I tried and studied a few more different Bagua Styles after Cheng style and later also Xingyi. I don’t do these styles any longer for different reasons. I might write more about these experiences later. Tai Chi has always been my main focus and I believe it’s better to focus on one art if you want to become really good in something.
You can think about different martial arts as different ways of using the body, in a way similar to playing different instruments. I’ve heard about master musicians in either piano, violin and other instruments. But I have never heard about one of those top musicians being able to handle two or three different instruments the same way and become just as good in all of them.
There’s something similar in the Martial Arts. Don’t believe that you can become equally good and reach a high level in two or three different martial arts styles. Many people combine Tai Chi with Bagua, Xingyi (excuse me for mixing different methods of romanisation) or even Wing Chun. Some people believe that it’s good to practice all of the three internal “sister arts”, or Tai Chi, Bagua and Xingyi all together.
But there is always one style that will take over and color the others. Some do their bagua and xingyi as they were tai chi. Some people do tai chi as it was bagua or wing chun. Or even as Karate. They will never tap into the real essence of more than one style. And sometimes, they will never understand the real flavour of any of the arts they practice. Each and everyone of their styles will, in the best cases, be something “in between” all of the styles they practice.

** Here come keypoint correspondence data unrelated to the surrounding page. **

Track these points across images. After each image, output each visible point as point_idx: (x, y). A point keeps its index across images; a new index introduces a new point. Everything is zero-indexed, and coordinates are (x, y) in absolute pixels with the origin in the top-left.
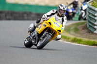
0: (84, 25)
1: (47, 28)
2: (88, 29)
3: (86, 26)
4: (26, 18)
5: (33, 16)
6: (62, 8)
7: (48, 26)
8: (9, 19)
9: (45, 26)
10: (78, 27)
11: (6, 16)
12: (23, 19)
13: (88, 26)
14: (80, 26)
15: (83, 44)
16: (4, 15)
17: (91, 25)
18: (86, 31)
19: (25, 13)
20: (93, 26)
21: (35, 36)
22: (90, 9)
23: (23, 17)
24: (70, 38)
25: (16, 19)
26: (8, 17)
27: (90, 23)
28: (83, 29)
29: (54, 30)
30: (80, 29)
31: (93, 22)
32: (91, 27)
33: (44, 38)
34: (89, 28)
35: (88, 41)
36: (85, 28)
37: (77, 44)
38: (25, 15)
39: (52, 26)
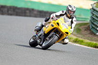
0: (86, 26)
1: (55, 28)
2: (90, 30)
3: (89, 27)
4: (28, 14)
5: (35, 13)
6: (71, 9)
7: (55, 26)
8: (11, 15)
9: (53, 26)
10: (80, 28)
11: (8, 11)
12: (25, 16)
13: (91, 27)
14: (83, 27)
15: (85, 45)
16: (6, 9)
17: (94, 26)
18: (89, 32)
19: (28, 9)
20: (96, 28)
21: (41, 35)
22: (94, 10)
23: (25, 13)
24: (72, 38)
25: (18, 14)
26: (10, 12)
27: (94, 24)
28: (86, 30)
29: (61, 32)
30: (83, 30)
31: (96, 24)
32: (94, 28)
33: (50, 38)
34: (92, 30)
35: (90, 43)
36: (88, 29)
37: (78, 45)
38: (28, 11)
39: (59, 27)
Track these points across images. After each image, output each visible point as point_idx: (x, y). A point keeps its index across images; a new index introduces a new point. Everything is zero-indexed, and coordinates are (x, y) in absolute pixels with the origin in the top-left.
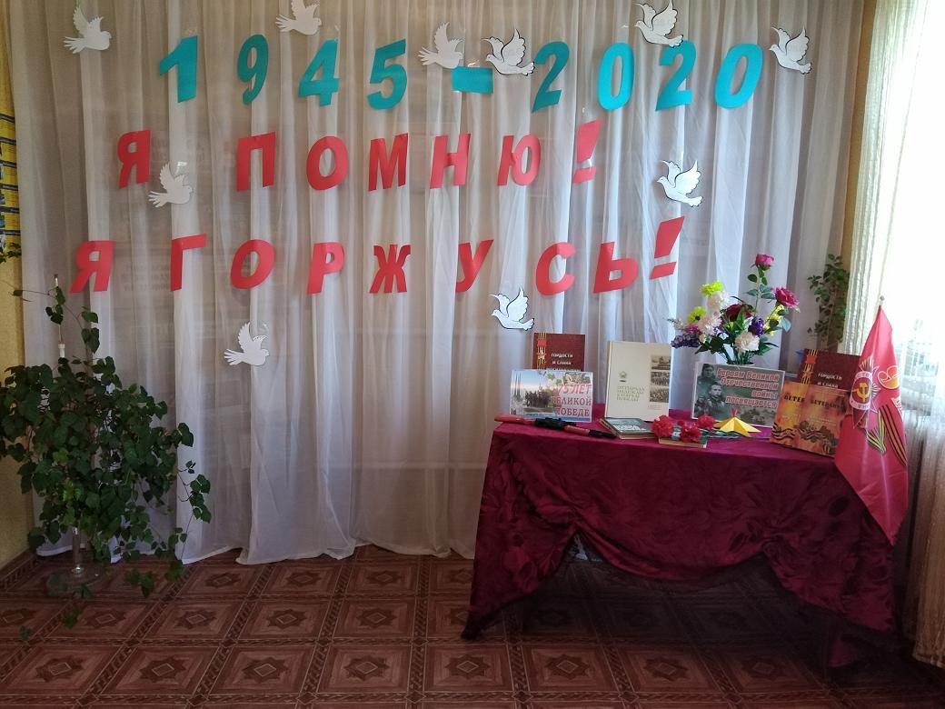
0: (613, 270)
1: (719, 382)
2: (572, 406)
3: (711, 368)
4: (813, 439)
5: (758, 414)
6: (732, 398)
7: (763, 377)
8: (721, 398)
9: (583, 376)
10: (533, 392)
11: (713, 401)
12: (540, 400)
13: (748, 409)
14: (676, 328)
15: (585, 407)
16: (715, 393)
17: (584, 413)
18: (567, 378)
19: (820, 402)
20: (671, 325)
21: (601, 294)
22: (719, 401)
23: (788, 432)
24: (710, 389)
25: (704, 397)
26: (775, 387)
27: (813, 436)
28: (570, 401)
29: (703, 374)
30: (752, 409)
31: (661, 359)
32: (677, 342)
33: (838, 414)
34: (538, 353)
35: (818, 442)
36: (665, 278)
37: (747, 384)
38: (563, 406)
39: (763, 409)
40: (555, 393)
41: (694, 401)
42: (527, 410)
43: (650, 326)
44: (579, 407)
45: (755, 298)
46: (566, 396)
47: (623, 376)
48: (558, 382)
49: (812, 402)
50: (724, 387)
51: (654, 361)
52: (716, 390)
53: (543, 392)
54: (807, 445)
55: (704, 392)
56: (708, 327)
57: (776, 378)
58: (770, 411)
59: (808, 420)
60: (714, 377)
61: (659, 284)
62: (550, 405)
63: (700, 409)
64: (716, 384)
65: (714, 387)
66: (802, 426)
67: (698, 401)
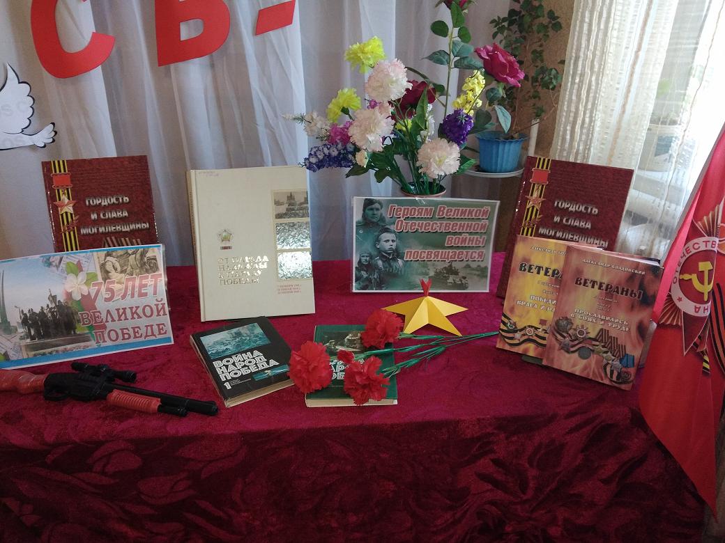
0: (186, 19)
1: (392, 227)
2: (130, 324)
3: (377, 205)
4: (584, 353)
5: (456, 273)
6: (413, 252)
7: (463, 213)
8: (397, 254)
9: (143, 255)
10: (37, 310)
11: (386, 259)
12: (56, 324)
13: (440, 266)
14: (310, 132)
15: (155, 320)
16: (387, 246)
17: (156, 332)
18: (109, 267)
19: (594, 283)
20: (300, 127)
21: (172, 66)
22: (394, 259)
23: (530, 332)
24: (378, 240)
25: (371, 257)
26: (483, 227)
27: (582, 345)
28: (122, 313)
29: (364, 216)
30: (447, 265)
31: (291, 197)
32: (313, 160)
33: (632, 308)
34: (57, 203)
35: (593, 359)
36: (279, 31)
37: (437, 226)
38: (110, 325)
39: (464, 264)
40: (87, 302)
41: (355, 264)
42: (30, 348)
43: (266, 117)
44: (143, 322)
45: (444, 68)
46: (112, 306)
47: (225, 239)
48: (91, 279)
49: (578, 282)
50: (400, 235)
51: (277, 203)
52: (388, 241)
53: (60, 306)
54: (571, 363)
55: (368, 246)
56: (371, 138)
57: (485, 213)
58: (474, 265)
59: (571, 315)
60: (382, 219)
61: (271, 42)
62: (81, 329)
63: (364, 274)
64: (387, 230)
65: (385, 236)
66: (561, 326)
67: (360, 262)
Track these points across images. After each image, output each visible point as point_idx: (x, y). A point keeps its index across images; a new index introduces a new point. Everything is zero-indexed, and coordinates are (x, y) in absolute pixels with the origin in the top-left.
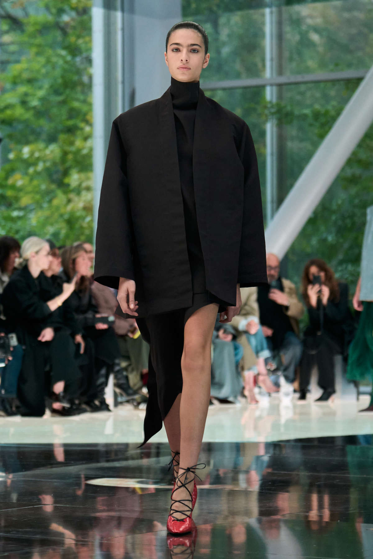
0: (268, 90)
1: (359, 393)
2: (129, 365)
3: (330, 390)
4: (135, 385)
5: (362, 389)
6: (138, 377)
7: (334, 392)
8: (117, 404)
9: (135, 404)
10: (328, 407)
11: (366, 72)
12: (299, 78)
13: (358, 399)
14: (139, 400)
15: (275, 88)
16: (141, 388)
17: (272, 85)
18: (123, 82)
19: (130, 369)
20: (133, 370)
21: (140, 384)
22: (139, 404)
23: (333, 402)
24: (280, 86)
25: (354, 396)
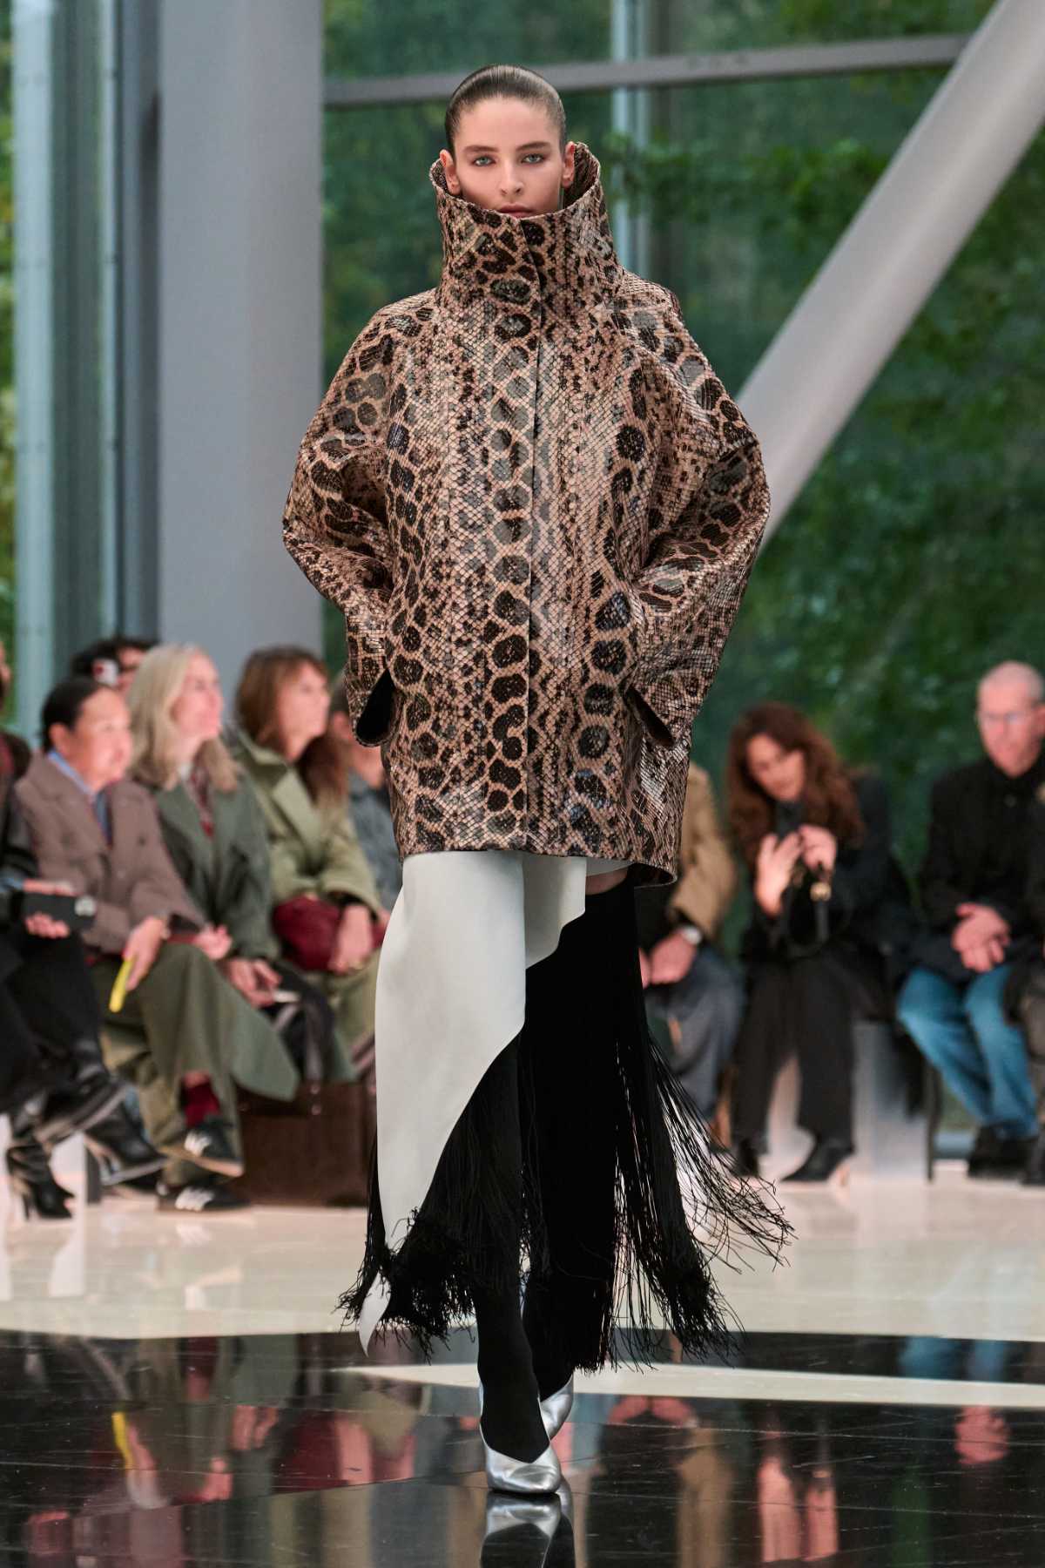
0: (621, 100)
1: (935, 1155)
2: (142, 1057)
3: (835, 1143)
4: (159, 1127)
5: (946, 1139)
6: (173, 1101)
7: (849, 1149)
8: (96, 1192)
9: (162, 1190)
10: (829, 1202)
11: (962, 46)
12: (728, 65)
13: (930, 1175)
14: (175, 1179)
15: (642, 97)
16: (179, 1138)
17: (632, 88)
18: (118, 75)
19: (143, 1072)
20: (153, 1075)
21: (177, 1123)
22: (175, 1191)
23: (844, 1183)
24: (661, 91)
25: (920, 1166)
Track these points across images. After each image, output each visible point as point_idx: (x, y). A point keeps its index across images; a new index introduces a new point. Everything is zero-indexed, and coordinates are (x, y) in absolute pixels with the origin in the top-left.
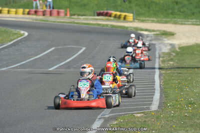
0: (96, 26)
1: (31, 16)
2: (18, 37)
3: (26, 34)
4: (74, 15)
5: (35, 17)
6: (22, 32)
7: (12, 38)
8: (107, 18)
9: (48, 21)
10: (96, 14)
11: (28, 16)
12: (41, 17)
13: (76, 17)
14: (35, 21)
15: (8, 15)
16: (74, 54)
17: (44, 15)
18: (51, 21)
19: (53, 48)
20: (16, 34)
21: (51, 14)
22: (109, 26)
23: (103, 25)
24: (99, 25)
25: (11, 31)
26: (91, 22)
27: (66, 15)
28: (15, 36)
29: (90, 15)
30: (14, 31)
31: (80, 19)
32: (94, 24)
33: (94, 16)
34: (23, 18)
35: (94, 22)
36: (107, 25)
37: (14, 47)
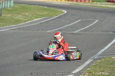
0: (106, 8)
1: (69, 2)
2: (61, 14)
3: (66, 12)
4: (94, 1)
5: (71, 2)
6: (63, 11)
7: (57, 14)
8: (113, 3)
9: (78, 5)
10: (107, 1)
11: (68, 2)
12: (75, 3)
13: (95, 3)
14: (71, 5)
15: (56, 1)
16: (91, 24)
17: (77, 1)
18: (81, 5)
19: (80, 20)
20: (59, 12)
21: (81, 1)
22: (114, 8)
23: (110, 8)
24: (108, 7)
25: (57, 10)
26: (103, 6)
27: (89, 1)
28: (59, 13)
29: (104, 2)
30: (59, 10)
31: (97, 4)
32: (105, 7)
33: (106, 2)
34: (65, 3)
35: (105, 6)
36: (112, 8)
37: (57, 19)
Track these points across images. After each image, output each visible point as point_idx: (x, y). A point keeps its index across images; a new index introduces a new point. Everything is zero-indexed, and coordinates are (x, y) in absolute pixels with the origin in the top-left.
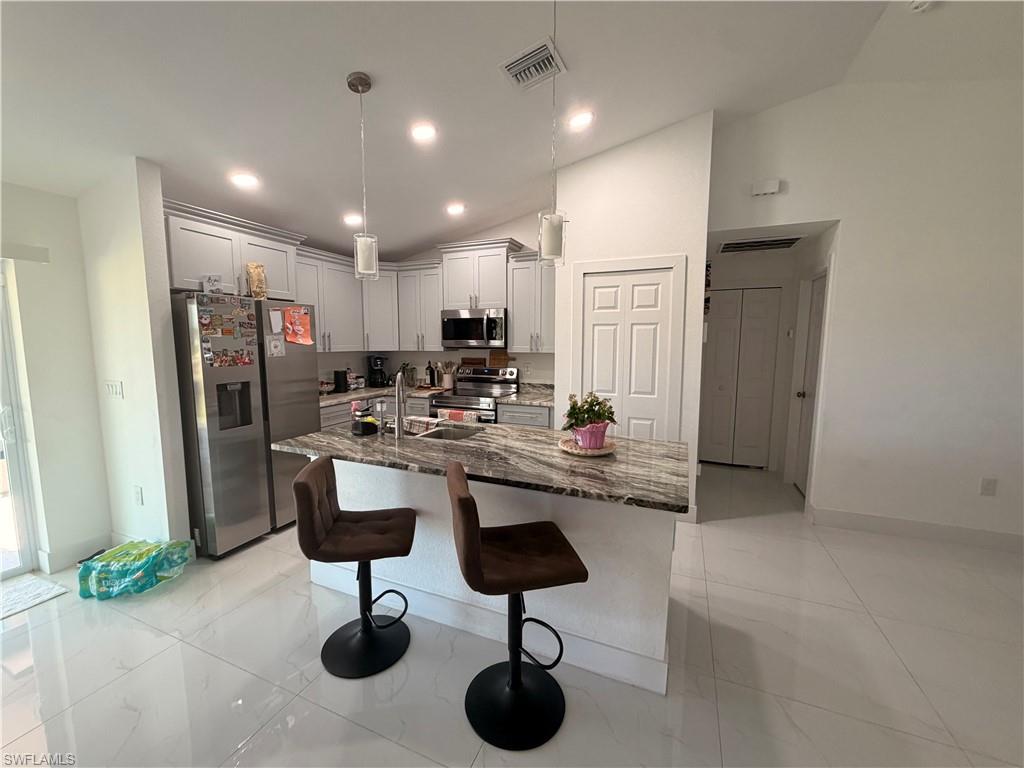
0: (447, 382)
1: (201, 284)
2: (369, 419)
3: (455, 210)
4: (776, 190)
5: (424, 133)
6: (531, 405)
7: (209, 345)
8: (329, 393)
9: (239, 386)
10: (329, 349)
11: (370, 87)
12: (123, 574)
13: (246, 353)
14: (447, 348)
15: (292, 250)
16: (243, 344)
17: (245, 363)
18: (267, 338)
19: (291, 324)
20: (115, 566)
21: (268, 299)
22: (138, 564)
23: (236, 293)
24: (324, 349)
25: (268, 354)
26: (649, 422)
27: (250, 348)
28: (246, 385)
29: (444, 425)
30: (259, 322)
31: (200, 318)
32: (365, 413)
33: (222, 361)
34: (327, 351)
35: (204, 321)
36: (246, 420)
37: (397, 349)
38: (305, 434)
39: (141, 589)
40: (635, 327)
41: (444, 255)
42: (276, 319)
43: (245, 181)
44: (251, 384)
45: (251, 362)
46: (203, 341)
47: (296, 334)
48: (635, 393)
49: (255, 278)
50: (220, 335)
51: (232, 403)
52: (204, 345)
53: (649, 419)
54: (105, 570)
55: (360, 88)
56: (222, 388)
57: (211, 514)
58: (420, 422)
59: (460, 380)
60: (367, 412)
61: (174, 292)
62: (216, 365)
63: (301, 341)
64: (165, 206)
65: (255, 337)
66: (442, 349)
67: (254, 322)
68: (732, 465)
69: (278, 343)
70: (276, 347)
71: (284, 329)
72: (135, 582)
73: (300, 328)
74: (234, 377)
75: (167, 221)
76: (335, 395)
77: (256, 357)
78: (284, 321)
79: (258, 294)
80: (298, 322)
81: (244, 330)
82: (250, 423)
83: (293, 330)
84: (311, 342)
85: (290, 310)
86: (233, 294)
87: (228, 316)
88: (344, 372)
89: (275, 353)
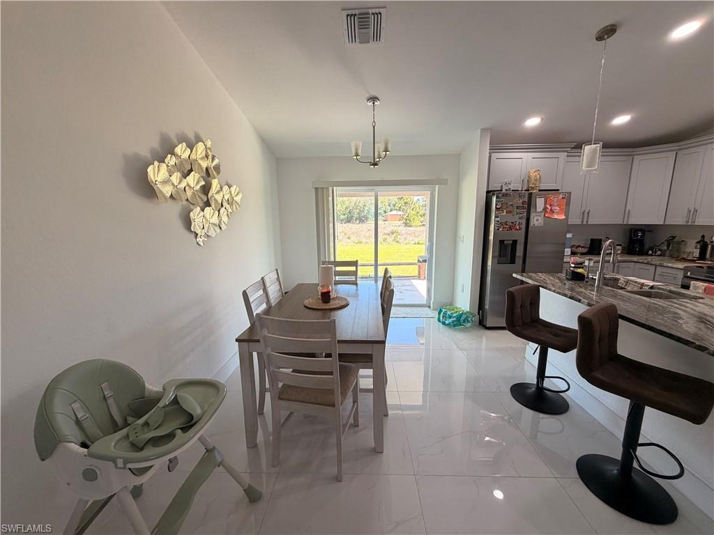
1: (502, 187)
2: (580, 270)
7: (499, 219)
8: (582, 254)
9: (511, 242)
10: (587, 222)
12: (450, 317)
13: (517, 223)
15: (563, 155)
16: (517, 218)
17: (516, 229)
18: (532, 215)
19: (551, 205)
20: (449, 313)
22: (455, 315)
23: (520, 189)
24: (582, 222)
25: (531, 224)
27: (521, 221)
28: (515, 242)
29: (659, 289)
30: (529, 205)
31: (496, 205)
32: (577, 266)
33: (504, 228)
34: (585, 223)
35: (498, 206)
36: (513, 261)
37: (662, 223)
38: (535, 273)
39: (455, 326)
42: (540, 203)
43: (533, 122)
44: (518, 242)
45: (520, 229)
46: (496, 217)
47: (553, 212)
49: (533, 178)
50: (505, 213)
51: (507, 252)
52: (496, 219)
54: (445, 313)
56: (502, 242)
57: (487, 307)
58: (636, 282)
60: (580, 265)
61: (488, 192)
62: (500, 230)
63: (556, 217)
64: (489, 149)
65: (525, 214)
67: (526, 206)
69: (539, 218)
70: (537, 220)
71: (545, 209)
72: (453, 321)
73: (557, 208)
74: (508, 236)
75: (490, 157)
77: (523, 226)
78: (545, 204)
79: (533, 188)
80: (556, 204)
81: (518, 211)
82: (514, 263)
83: (551, 210)
84: (564, 217)
85: (551, 196)
86: (518, 190)
87: (511, 203)
88: (601, 240)
89: (536, 223)
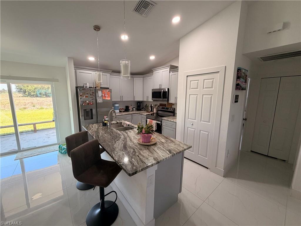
0: (155, 111)
1: (84, 85)
2: (106, 122)
3: (152, 58)
4: (281, 28)
5: (124, 37)
6: (171, 121)
7: (82, 100)
8: (123, 112)
11: (100, 29)
13: (91, 102)
14: (154, 101)
15: (108, 75)
16: (91, 99)
17: (91, 104)
18: (97, 98)
19: (104, 94)
21: (101, 88)
23: (93, 87)
25: (98, 102)
26: (207, 133)
27: (93, 101)
28: (91, 110)
30: (95, 94)
33: (85, 104)
34: (122, 100)
35: (80, 94)
37: (142, 100)
40: (204, 96)
41: (154, 72)
42: (100, 93)
43: (92, 59)
44: (93, 110)
45: (93, 104)
46: (80, 99)
47: (106, 97)
48: (202, 121)
50: (84, 97)
52: (81, 100)
53: (208, 132)
54: (62, 147)
55: (97, 30)
56: (85, 110)
58: (126, 123)
59: (159, 110)
61: (77, 88)
62: (84, 105)
63: (107, 99)
64: (74, 67)
65: (94, 98)
66: (152, 101)
68: (267, 156)
69: (100, 99)
70: (100, 100)
71: (102, 96)
73: (107, 95)
74: (88, 108)
75: (76, 71)
76: (125, 112)
78: (102, 94)
79: (97, 87)
80: (106, 94)
81: (91, 96)
82: (93, 119)
83: (104, 96)
84: (110, 99)
85: (104, 91)
86: (91, 87)
87: (87, 93)
88: (128, 106)
89: (100, 102)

Again, there is nothing wrong in practicing different arts or cross-train in some periods of your life. But you still need a certain focus and know what types of skill sets you want to develop and what types of body movement that you want to develop. So, in my own humble opinion, it’s better to treat other styles as different isolated ways to test your own body knowledge. Maybe you can find some things, exercises or methods, that you can use to train your own body, so it will enhance your body movement. Those things can teach you to use your body better in many different ways regardless what your goal is.
So: Find every way to explore your own weaknesses, but don’t lose your focus.